Well yes, those cities are important to God—all cities are! But Jerusalem is special. It’s special because God chose it as the physical place that would house his uncontainable presence. He selected the land of Canaan as the place where his people would live, Jerusalem to be the city where his temple would be constructed, and the sanctuary of that temple would serve as the central location for his people to worship him.

And even though there is no longer a temple, it is very clear from Scripture that Jerusalem will feature prominently in God’s grand plan for the eternal ages, where once again, Zion will be the central place in the entire universe, in all creation, where redeemed beings will gather to worship Almighty God.

That should be reason enough to love Jerusalem. That is plenty of motivation to pray for the city above all others. Since Jerusalem factors significantly with the people and purpose of God, we should go out of our way to be protective of it. (Psalm 122:8) And since it was once the physical address of the Great House of God, and one day will be again, we ought to do everything we can to contribute to its prosperity. (Psalm 122:9)


Prayer for Jerusalem at the excavated site near what is believed to be the Holy of Holies. Photo Credit: Sheryl Landis

Perhaps you have never been to Jerusalem, and maybe you don’t give the city much thought.

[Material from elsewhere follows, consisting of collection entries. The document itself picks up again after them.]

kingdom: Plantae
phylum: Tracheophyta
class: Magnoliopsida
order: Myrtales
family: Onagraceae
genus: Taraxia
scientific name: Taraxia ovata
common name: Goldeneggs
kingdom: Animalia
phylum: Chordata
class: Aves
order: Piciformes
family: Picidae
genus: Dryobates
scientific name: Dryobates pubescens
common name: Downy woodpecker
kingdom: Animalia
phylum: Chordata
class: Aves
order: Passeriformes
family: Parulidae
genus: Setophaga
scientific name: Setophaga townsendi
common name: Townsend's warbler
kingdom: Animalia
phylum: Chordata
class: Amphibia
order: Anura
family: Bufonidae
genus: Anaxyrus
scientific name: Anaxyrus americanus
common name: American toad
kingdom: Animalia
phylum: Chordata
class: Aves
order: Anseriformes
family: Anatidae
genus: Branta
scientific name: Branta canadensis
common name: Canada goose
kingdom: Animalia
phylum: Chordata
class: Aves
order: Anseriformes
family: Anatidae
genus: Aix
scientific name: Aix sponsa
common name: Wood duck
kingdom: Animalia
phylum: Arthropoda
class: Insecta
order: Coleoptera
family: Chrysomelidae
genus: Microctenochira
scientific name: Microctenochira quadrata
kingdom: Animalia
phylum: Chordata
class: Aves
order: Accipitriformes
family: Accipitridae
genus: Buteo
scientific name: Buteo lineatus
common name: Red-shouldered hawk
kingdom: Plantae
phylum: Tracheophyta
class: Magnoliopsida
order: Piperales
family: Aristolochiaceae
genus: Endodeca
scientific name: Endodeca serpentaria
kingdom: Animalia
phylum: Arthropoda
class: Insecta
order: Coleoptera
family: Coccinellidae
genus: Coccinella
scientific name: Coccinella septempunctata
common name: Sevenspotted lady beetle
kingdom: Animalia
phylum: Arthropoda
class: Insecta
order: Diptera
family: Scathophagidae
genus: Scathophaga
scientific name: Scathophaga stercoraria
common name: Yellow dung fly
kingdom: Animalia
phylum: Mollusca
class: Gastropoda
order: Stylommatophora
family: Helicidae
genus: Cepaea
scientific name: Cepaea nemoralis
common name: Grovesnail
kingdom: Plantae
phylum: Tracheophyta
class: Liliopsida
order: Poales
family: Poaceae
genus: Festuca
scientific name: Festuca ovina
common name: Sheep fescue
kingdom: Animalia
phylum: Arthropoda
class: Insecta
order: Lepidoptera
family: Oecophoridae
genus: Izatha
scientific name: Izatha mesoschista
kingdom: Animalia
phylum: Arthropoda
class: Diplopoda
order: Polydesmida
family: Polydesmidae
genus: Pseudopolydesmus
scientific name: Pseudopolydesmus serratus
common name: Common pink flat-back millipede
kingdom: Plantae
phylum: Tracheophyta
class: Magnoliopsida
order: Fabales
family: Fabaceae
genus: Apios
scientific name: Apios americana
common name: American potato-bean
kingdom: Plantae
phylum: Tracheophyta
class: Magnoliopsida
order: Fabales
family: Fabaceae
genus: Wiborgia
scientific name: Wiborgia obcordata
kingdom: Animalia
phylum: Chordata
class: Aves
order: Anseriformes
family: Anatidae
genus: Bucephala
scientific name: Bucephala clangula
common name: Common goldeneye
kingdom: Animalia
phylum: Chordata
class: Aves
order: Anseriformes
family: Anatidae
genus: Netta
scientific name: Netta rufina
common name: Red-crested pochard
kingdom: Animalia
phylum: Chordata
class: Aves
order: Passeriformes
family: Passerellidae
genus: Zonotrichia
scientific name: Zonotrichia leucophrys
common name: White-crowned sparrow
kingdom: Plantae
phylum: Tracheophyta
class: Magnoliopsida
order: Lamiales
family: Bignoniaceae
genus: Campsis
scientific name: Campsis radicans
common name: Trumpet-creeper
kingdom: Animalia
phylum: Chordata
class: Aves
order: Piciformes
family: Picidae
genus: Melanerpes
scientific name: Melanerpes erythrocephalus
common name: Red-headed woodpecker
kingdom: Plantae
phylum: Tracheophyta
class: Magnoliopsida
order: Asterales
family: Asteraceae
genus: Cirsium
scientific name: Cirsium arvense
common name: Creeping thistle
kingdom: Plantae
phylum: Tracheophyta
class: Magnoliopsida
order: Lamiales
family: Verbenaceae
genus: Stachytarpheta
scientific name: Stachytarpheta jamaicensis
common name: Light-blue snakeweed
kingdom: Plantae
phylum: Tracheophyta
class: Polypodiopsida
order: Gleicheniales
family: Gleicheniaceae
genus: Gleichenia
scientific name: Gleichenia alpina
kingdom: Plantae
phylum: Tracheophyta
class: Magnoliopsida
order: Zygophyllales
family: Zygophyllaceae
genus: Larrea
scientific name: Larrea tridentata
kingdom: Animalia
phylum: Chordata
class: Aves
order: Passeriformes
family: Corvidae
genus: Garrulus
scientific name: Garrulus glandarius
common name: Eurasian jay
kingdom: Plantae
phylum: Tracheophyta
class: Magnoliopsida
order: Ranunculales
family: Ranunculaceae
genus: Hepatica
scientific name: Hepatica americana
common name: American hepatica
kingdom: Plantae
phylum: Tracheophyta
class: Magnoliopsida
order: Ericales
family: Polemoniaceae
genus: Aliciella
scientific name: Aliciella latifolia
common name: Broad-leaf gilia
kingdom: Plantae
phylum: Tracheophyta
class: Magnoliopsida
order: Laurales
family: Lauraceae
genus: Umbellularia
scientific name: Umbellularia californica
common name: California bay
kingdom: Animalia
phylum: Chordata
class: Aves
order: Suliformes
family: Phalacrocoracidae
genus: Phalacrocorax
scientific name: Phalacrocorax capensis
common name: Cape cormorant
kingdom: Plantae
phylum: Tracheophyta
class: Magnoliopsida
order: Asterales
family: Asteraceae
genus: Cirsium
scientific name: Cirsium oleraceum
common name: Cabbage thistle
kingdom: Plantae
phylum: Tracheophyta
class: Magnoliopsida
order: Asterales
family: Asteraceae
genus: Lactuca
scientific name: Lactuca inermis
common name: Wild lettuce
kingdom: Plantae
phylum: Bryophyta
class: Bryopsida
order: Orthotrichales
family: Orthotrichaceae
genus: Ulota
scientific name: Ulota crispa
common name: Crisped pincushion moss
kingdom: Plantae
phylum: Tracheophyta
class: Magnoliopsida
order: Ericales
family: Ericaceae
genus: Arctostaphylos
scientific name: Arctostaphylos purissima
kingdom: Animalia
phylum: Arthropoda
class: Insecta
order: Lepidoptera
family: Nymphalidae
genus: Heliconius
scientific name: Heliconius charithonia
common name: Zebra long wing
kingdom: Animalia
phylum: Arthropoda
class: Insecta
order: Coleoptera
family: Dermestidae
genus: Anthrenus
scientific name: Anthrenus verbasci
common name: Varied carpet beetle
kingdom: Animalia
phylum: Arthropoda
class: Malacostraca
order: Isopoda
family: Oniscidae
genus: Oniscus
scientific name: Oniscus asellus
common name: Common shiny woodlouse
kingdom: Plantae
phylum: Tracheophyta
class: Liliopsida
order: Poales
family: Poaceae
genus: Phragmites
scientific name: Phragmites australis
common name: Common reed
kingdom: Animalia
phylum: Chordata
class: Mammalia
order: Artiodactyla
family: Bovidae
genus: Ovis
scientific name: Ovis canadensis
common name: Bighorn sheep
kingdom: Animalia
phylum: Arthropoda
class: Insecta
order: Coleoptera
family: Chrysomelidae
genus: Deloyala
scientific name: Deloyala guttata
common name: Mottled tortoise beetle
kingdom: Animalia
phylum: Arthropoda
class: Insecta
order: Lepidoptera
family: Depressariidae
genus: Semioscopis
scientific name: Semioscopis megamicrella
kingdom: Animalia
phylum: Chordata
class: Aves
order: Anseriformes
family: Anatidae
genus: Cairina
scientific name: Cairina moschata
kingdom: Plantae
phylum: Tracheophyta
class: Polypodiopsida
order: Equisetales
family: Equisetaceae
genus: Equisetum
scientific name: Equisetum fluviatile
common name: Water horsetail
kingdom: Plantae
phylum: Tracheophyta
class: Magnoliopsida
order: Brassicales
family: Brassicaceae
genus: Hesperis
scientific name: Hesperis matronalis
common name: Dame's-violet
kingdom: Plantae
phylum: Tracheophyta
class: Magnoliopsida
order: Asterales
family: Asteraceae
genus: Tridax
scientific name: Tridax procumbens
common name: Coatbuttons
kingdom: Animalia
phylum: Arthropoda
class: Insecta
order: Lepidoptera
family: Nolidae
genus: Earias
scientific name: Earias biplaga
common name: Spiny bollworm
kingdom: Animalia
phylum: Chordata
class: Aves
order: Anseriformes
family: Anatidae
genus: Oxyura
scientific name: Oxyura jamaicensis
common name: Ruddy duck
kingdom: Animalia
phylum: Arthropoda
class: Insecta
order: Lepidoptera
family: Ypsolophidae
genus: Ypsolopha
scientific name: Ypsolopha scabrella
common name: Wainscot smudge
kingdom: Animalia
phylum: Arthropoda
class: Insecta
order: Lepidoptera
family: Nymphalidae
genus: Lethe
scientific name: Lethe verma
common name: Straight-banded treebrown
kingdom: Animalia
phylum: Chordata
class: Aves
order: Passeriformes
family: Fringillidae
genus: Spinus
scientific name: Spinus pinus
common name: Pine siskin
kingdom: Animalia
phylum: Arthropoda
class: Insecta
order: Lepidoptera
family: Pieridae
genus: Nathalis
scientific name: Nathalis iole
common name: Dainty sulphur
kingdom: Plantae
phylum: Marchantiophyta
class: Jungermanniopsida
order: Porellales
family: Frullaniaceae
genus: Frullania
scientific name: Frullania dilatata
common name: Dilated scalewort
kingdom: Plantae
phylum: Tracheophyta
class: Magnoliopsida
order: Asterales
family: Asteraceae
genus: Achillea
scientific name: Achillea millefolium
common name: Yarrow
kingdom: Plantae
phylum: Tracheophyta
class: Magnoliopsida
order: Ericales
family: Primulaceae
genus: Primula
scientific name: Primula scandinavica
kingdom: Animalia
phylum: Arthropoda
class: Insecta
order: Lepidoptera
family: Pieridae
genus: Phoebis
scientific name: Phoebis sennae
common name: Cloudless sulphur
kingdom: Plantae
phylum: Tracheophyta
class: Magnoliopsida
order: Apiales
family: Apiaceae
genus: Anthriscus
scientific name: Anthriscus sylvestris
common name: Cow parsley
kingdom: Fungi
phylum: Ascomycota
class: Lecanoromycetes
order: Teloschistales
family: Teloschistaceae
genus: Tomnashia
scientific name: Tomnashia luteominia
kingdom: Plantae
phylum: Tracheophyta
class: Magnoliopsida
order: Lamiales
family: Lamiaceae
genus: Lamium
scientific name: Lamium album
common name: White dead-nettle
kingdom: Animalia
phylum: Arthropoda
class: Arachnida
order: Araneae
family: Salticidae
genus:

I want to challenge you to rethink that—on both levels. Do what you can to go there—make plans to go there at least once in your life. And in the meantime, consciously pay more attention to its goings on, keep your eye out for news about it, attend functions in support of it, and most of all, pray for it!

Do all that, and sooner or later, you will fall in love, like I have, with a city. There’s no place like it!

Jerusalem, Jerusalem, lift up your gates and sing,Hosanna, in the highest, hosanna to the king. By the way, when you take care of the things God cares about, and he very definitely cares for Jerusalem, then you will find this major blessings coming back upon your life: God will care for the things you care about!

Making Life Work: Make it a practice, today and every day, to pray for the peace and prosperity of the city of the Great King.